“Aufbaureaktion” which was first reported by Ziegler in 1952, discloses inserting ethylene into an aluminum carbide bond, and imparting long-chain trialkylaluminum. This technique is used for industrial production of straight-chain alkene (Alfen process) and straight-chain alcohol (Alfol process).
As mentioned above, the Alfol process is known as an industrial method for producing straight-chain higher alcohol (e.g., see Non-Patent Document 1). A typical reaction would be reacting triethylaluminum (AlEt3) with high pressure (120 Kgf/cm2) ethylene at 120° C. (following reaction formula (1)), and then oxidizing at 50° C., 5 Kgf/cm2 (following reaction formula (2)) and hydrolyzing at 90° C. (following reaction formula (3)) to convert to alcohol.Al(C2H5)3+3nC2H4→Al[—(CH2—CH2)n—C2H5]3  Reaction formula (1):
Here, in reaction formula (1), n represents any integer.Al[—(CH2—CH2)n—C2H5]3+1.5O2→Al[O—(CH2—CH2)n—C2H5]3  Reaction formula (2):
Here, in reaction formula (2), n represents any integer.Al[O—(CH2—CH2)n—C2H5]3+3H2O→3C2H5(CH2CH2)nOH+Al(OH)3  Reaction formula (3):
Here, in reaction formula (3), n represents any integer.
Consideration on performing the Alfol process in an ethylene pressure available in the laboratory has already been made, and it has been confirmed that if the reaction of AlEt3 is performed in an ethylene pressure of 20 Kg/cm2, the yield of the objective straight-chain alcohol is about 3% of the applied aluminum compound which is extremely low when the reaction temperature is 120° C., and when the reaction temperature is increased, the production of straight-chain terminal alkene becomes the main reaction (see comparative experiment). In general, in order to obtain an aluminum compound intermediate from the above reaction formula (1) by inserting ethylene in between Al—C of AlR3 (R=Me, Et), it is necessary for the reaction to be carried out under an ethylene pressure of 80 to 300 Kg/cm2 and a high temperature (at least 100° C. or higher).
Meanwhile, a technique for obtaining an aluminum compound intermediate that is the same as the product of reaction formula (1) under low ethylene pressure (e.g., about 5 Kg/cm2) is known. This method called Catalytic Chain Transfer Polymerization (CCTP method) enables converting an R group (R=Me, Et) of a main group metal alkyl (e.g., AlR3, ZnR2, MgR2) into a long-chain alkyl through the reaction with ethylene, by using a transition metal alkyl compound as a catalyst.
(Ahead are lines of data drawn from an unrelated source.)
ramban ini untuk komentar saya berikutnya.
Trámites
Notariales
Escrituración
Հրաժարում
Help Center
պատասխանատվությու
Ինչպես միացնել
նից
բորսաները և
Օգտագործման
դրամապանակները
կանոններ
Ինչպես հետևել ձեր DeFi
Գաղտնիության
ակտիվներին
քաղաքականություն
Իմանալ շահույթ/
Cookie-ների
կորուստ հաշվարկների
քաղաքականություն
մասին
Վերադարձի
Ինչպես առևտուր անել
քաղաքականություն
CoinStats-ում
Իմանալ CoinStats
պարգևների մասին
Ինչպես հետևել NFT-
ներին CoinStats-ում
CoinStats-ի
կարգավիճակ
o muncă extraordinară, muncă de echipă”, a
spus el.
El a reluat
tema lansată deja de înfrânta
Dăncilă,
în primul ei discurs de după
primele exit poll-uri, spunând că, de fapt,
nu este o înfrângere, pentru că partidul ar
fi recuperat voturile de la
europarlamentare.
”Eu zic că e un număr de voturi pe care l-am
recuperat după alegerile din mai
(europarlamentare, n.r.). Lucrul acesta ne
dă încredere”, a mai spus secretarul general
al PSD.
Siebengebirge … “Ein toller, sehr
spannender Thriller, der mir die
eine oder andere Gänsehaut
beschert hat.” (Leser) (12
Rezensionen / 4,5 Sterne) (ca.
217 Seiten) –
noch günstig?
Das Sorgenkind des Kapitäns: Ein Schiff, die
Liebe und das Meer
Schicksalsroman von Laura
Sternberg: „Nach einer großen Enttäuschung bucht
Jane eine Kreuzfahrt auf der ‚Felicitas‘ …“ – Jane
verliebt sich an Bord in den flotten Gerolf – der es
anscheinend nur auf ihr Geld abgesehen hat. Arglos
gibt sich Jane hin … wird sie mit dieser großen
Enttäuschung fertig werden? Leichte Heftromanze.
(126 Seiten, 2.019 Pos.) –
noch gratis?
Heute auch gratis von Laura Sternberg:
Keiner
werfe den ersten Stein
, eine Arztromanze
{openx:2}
By using the obtained AlR3 (R: long-chain alkyl), it is possible to obtain alcohol R—OH in accordance with formulas (2) and (3) (e.g., see Non-Patent Documents 2 and 3).
However, since the above-mentioned CCTP method proceeds in a mechanism where the ethylene insertion takes place between the transition metal and alkyl, and then the grown alkyl group causes exchange with an alkyl group bonded to aluminum, there is a problem that before the long-chain alkyl transfers to aluminum, terminal alkene mixes in due to side reactions that cause β-hydrogen elimination on the transition metal. In addition, regardless of whether the interaction between alkyl aluminum and transition metal alkyl is strong or weak, the objective reaction will not proceed, and therefore there is a problem that the reaction conditions are limited (e.g., see Non-Patent Document 2).